我们将目标类别归类成11个超类(见附录)。对于给定图像,工作者轮流给定类别组,要指出是否存在这个超类中的任何实例。这极大的降低了对众多类别进行分类所需的时间。比如,一个工作者可以很容易的确定,图像中没有动物,而不需要逐个去核实狗、猫等的类别。如果一个工作者确定存在一个超类(动物)的实例,对于存在的每个子类别(狗,猫,等等),工作者必须将类别的图标拖拽到图像中,放在类别实例上。这些图标的放置,对于下一步很关键。我们强调,在这个步骤中,只需要标注每个类别的一个实例。为确保召回率高,安排了8个工作者来标记每幅图像。如果任一工作者认为存在某类别,那么就认为这个类别存在;误报在后续的阶段进行处理。§4.4详细分析了性能。这个阶段耗费了大约2万人工小时。
In the next stage all instances of the object categories in an image were labeled, Fig. 3(b). In the previous stage each worker labeled one instance of a category, but multiple object instances may exist. Therefore, for each image, a worker was asked to place a cross on top of each instance of a specific category found in the previous stage. To boost recall, the location of the instance found by a worker in the previous stage was shown to the current worker. Such priming helped workers quickly find an initial instance upon first seeing the image. The workers could also use a magnifying glass to find small instances. Each worker was asked to label at most 10 instances of a given category per image. Each image was labeled by 8 workers for a total of ∼10k worker hours.
下一阶段,一幅图像中目标类别的所有实例都要标注,如图3(b)。前一阶段每个工作者标记了一个类别的一个实例,但可能存在目标的多个实例。所以,对于每幅图像,工作者要在前一阶段发现的特定类别的每个实例上放置一个十字。为提高召回率,前一阶段发现的实例的位置是展示给现在这个阶段的工作者的。这个准备工作帮助工作者第一眼看到图像时就迅速的找到初始的实例。工作者还可以使用放大镜工具还找到小的实例。每个工作者在每幅图像中最多标记给定类别的10个实例。每幅图像都由8位工作者标记,共计耗费1万人工小时。
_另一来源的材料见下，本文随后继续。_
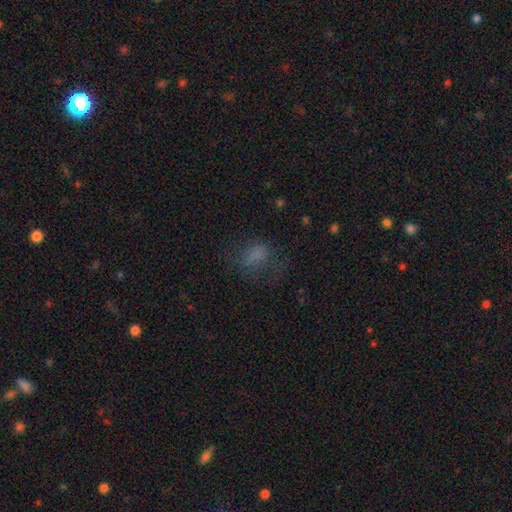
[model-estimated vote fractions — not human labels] This appears to be a smooth galaxy with no disk features (65%) that is in between round and cigar-shaped (65%). Merging: none (52%).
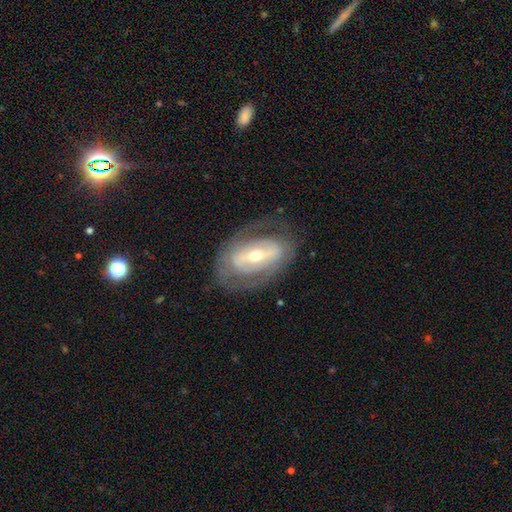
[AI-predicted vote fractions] featured or disk 75%, smooth 19%, star or artifact 6%. Down the decision tree: edge-on disk — no (92%); bar — strong (48%); spiral arms — yes (55%); bulge size — moderate (53%); merging — none (71%).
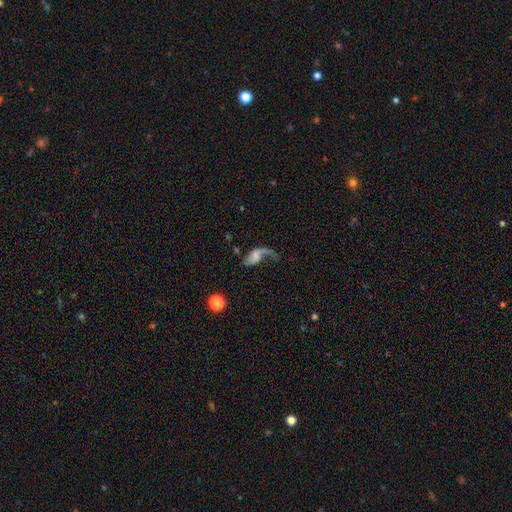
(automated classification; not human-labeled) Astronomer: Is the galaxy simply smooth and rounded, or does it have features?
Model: featured or disk — 65%.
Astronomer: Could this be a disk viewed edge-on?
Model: no — 95%.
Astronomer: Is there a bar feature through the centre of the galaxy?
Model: no — 62%.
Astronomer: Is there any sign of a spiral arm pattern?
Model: yes — 82%.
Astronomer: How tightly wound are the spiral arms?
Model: loose — 86%.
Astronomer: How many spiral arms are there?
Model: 1 — 51% (runner-up: 2, 45%).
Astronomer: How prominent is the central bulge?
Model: none — 39% (runner-up: small, 33%).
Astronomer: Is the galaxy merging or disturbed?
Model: major disturbance — 46% (runner-up: none, 28%).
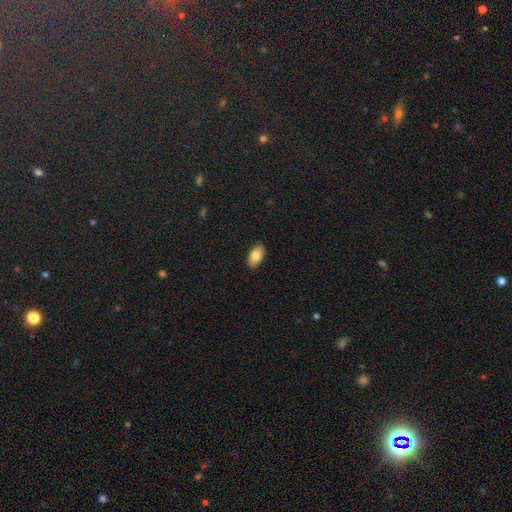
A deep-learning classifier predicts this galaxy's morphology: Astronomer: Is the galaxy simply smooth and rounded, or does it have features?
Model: smooth — 80%.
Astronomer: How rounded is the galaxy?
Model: in between — 94%.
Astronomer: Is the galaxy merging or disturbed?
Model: none — 89%.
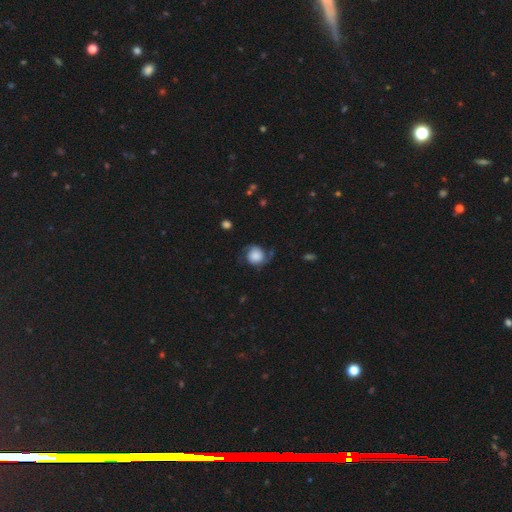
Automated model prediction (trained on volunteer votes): This is possibly a smooth galaxy (47%). Merging: likely none (63%).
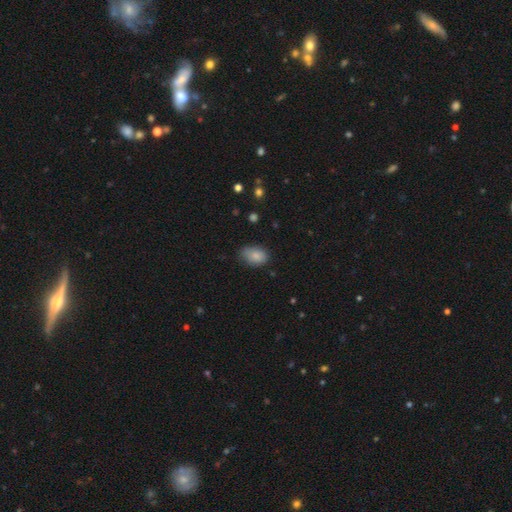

Our final stage is the laborious task of segmenting each object instance, Fig. 3(c). For this stage we modified the excellent user interface developed by Bell et al. [16] for image segmentation. Our interface asks the worker to segment an object instance specified by a worker in the previous stage. If other instances have already been segmented in the image, those segmentations are shown to the worker. A worker may also indicate there are no object instances of the given category in the image (implying a false positive label from the previous stage) or that all object instances are already segmented.
最后一个阶段是分割每个目标实例的工作,如图3(c)。Bell等[16]开发了图像分割应用的用户界面,我们修改了这个优秀的工作,在这个阶段进行应用。我们的界面要求工作者分割在上一阶段指定的目标实例。如果图像中别的实例已经被分割出来,这些分割就显示给现在的工作者。一个工作者也可以指出图像中没有指定类别的目标实例(这意味着前一阶段的工作为误报),或所有的目标实例都已经被分割出来了。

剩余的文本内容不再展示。